• **ASSIGNMENT**: Output each row below word for word, without changing anything.
[RAW DATA]
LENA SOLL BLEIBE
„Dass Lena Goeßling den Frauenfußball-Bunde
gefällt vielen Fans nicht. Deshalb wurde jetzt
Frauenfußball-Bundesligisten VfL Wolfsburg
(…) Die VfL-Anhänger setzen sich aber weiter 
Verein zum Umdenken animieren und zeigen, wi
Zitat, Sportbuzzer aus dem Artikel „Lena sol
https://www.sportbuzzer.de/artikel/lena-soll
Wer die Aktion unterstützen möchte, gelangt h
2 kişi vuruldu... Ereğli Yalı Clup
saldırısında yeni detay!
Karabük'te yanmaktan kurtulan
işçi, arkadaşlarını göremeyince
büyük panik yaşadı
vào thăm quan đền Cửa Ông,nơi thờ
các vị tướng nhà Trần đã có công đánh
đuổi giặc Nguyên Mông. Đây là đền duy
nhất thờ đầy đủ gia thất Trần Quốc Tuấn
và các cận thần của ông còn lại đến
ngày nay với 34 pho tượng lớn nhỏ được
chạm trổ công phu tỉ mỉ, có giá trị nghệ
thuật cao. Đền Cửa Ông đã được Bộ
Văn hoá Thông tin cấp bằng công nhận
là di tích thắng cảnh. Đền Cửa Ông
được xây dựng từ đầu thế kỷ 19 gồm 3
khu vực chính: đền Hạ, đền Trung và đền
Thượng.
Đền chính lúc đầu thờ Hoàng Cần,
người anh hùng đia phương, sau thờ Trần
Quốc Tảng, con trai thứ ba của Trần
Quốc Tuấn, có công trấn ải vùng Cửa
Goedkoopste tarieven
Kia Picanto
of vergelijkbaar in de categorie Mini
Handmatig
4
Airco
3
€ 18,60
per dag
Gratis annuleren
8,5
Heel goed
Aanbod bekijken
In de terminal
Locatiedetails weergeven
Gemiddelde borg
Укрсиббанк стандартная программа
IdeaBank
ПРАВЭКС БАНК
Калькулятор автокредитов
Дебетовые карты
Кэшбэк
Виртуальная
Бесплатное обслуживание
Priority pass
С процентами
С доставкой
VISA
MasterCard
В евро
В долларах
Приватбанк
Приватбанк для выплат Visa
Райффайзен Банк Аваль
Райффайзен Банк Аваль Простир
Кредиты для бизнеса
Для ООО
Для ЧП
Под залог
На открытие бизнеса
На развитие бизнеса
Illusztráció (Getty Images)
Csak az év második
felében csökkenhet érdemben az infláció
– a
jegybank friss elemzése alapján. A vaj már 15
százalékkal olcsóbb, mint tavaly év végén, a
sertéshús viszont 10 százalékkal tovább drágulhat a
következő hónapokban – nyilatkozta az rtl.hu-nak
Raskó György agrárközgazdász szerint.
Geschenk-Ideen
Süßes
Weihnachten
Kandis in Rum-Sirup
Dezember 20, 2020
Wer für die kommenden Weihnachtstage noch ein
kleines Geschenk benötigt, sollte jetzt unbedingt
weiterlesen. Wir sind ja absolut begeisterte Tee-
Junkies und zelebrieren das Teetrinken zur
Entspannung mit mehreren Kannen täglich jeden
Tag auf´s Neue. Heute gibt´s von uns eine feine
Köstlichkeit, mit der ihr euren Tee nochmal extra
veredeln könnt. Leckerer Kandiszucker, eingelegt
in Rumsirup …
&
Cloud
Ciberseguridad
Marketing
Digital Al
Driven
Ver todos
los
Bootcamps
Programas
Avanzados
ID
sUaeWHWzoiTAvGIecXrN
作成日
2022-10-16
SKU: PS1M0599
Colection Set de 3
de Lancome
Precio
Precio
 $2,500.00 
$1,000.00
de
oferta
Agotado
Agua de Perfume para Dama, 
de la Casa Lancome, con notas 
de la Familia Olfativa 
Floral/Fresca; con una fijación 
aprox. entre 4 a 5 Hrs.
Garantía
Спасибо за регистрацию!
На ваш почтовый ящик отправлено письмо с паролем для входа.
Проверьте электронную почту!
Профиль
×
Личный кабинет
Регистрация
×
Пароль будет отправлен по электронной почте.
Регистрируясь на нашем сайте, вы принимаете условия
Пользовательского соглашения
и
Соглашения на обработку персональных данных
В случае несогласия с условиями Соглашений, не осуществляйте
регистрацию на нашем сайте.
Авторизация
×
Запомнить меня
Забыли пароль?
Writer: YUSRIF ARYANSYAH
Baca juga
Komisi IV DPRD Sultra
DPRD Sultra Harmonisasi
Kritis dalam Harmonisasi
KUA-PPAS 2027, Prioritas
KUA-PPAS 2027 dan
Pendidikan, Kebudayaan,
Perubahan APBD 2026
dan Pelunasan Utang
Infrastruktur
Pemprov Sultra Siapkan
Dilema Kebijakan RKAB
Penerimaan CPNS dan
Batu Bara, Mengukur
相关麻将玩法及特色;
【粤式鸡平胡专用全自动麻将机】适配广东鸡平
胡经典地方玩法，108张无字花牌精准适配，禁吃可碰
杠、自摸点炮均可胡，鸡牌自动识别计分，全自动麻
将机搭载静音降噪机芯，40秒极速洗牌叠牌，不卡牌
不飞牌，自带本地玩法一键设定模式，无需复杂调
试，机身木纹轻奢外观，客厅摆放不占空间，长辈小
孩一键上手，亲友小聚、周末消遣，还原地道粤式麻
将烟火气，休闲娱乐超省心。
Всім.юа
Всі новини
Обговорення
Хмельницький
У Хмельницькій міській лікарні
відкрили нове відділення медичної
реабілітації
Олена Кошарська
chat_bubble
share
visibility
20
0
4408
[/RAW DATA]
• **ANSWER TO THE EXERCISE**:
LENA SOLL BLEIBE
„Dass Lena Goeßling den Frauenfußball-Bunde
gefällt vielen Fans nicht. Deshalb wurde jetzt
Frauenfußball-Bundesligisten VfL Wolfsburg
(…) Die VfL-Anhänger setzen sich aber weiter 
Verein zum Umdenken animieren und zeigen, wi
Zitat, Sportbuzzer aus dem Artikel „Lena sol
https://www.sportbuzzer.de/artikel/lena-soll
Wer die Aktion unterstützen möchte, gelangt h
2 kişi vuruldu... Ereğli Yalı Clup
saldırısında yeni detay!
Karabük'te yanmaktan kurtulan
işçi, arkadaşlarını göremeyince
büyük panik yaşadı
vào thăm quan đền Cửa Ông,nơi thờ
các vị tướng nhà Trần đã có công đánh
đuổi giặc Nguyên Mông. Đây là đền duy
nhất thờ đầy đủ gia thất Trần Quốc Tuấn
và các cận thần của ông còn lại đến
ngày nay với 34 pho tượng lớn nhỏ được
chạm trổ công phu tỉ mỉ, có giá trị nghệ
thuật cao. Đền Cửa Ông đã được Bộ
Văn hoá Thông tin cấp bằng công nhận
là di tích thắng cảnh. Đền Cửa Ông
được xây dựng từ đầu thế kỷ 19 gồm 3
khu vực chính: đền Hạ, đền Trung và đền
Thượng.
Đền chính lúc đầu thờ Hoàng Cần,
người anh hùng đia phương, sau thờ Trần
Quốc Tảng, con trai thứ ba của Trần
Quốc Tuấn, có công trấn ải vùng Cửa
Goedkoopste tarieven
Kia Picanto
of vergelijkbaar in de categorie Mini
Handmatig
4
Airco
3
€ 18,60
per dag
Gratis annuleren
8,5
Heel goed
Aanbod bekijken
In de terminal
Locatiedetails weergeven
Gemiddelde borg
Укрсиббанк стандартная программа
IdeaBank
ПРАВЭКС БАНК
Калькулятор автокредитов
Дебетовые карты
Кэшбэк
Виртуальная
Бесплатное обслуживание
Priority pass
С процентами
С доставкой
VISA
MasterCard
В евро
В долларах
Приватбанк
Приватбанк для выплат Visa
Райффайзен Банк Аваль
Райффайзен Банк Аваль Простир
Кредиты для бизнеса
Для ООО
Для ЧП
Под залог
На открытие бизнеса
На развитие бизнеса
Illusztráció (Getty Images)
Csak az év második
felében csökkenhet érdemben az infláció
– a
jegybank friss elemzése alapján. A vaj már 15
százalékkal olcsóbb, mint tavaly év végén, a
sertéshús viszont 10 százalékkal tovább drágulhat a
következő hónapokban – nyilatkozta az rtl.hu-nak
Raskó György agrárközgazdász szerint.
Geschenk-Ideen
Süßes
Weihnachten
Kandis in Rum-Sirup
Dezember 20, 2020
Wer für die kommenden Weihnachtstage noch ein
kleines Geschenk benötigt, sollte jetzt unbedingt
weiterlesen. Wir sind ja absolut begeisterte Tee-
Junkies und zelebrieren das Teetrinken zur
Entspannung mit mehreren Kannen täglich jeden
Tag auf´s Neue. Heute gibt´s von uns eine feine
Köstlichkeit, mit der ihr euren Tee nochmal extra
veredeln könnt. Leckerer Kandiszucker, eingelegt
in Rumsirup …
&
Cloud
Ciberseguridad
Marketing
Digital Al
Driven
Ver todos
los
Bootcamps
Programas
Avanzados
ID
sUaeWHWzoiTAvGIecXrN
作成日
2022-10-16
SKU: PS1M0599
Colection Set de 3
de Lancome
Precio
Precio
 $2,500.00 
$1,000.00
de
oferta
Agotado
Agua de Perfume para Dama, 
de la Casa Lancome, con notas 
de la Familia Olfativa 
Floral/Fresca; con una fijación 
aprox. entre 4 a 5 Hrs.
Garantía
Спасибо за регистрацию!
На ваш почтовый ящик отправлено письмо с паролем для входа.
Проверьте электронную почту!
Профиль
×
Личный кабинет
Регистрация
×
Пароль будет отправлен по электронной почте.
Регистрируясь на нашем сайте, вы принимаете условия
Пользовательского соглашения
и
Соглашения на обработку персональных данных
В случае несогласия с условиями Соглашений, не осуществляйте
регистрацию на нашем сайте.
Авторизация
×
Запомнить меня
Забыли пароль?
Writer: YUSRIF ARYANSYAH
Baca juga
Komisi IV DPRD Sultra
DPRD Sultra Harmonisasi
Kritis dalam Harmonisasi
KUA-PPAS 2027, Prioritas
KUA-PPAS 2027 dan
Pendidikan, Kebudayaan,
Perubahan APBD 2026
dan Pelunasan Utang
Infrastruktur
Pemprov Sultra Siapkan
Dilema Kebijakan RKAB
Penerimaan CPNS dan
Batu Bara, Mengukur
相关麻将玩法及特色;
【粤式鸡平胡专用全自动麻将机】适配广东鸡平
胡经典地方玩法，108张无字花牌精准适配，禁吃可碰
杠、自摸点炮均可胡，鸡牌自动识别计分，全自动麻
将机搭载静音降噪机芯，40秒极速洗牌叠牌，不卡牌
不飞牌，自带本地玩法一键设定模式，无需复杂调
试，机身木纹轻奢外观，客厅摆放不占空间，长辈小
孩一键上手，亲友小聚、周末消遣，还原地道粤式麻
将烟火气，休闲娱乐超省心。
Всім.юа
Всі новини
Обговорення
Хмельницький
У Хмельницькій міській лікарні
відкрили нове відділення медичної
реабілітації
Олена Кошарська
chat_bubble
share
visibility
20
0
4408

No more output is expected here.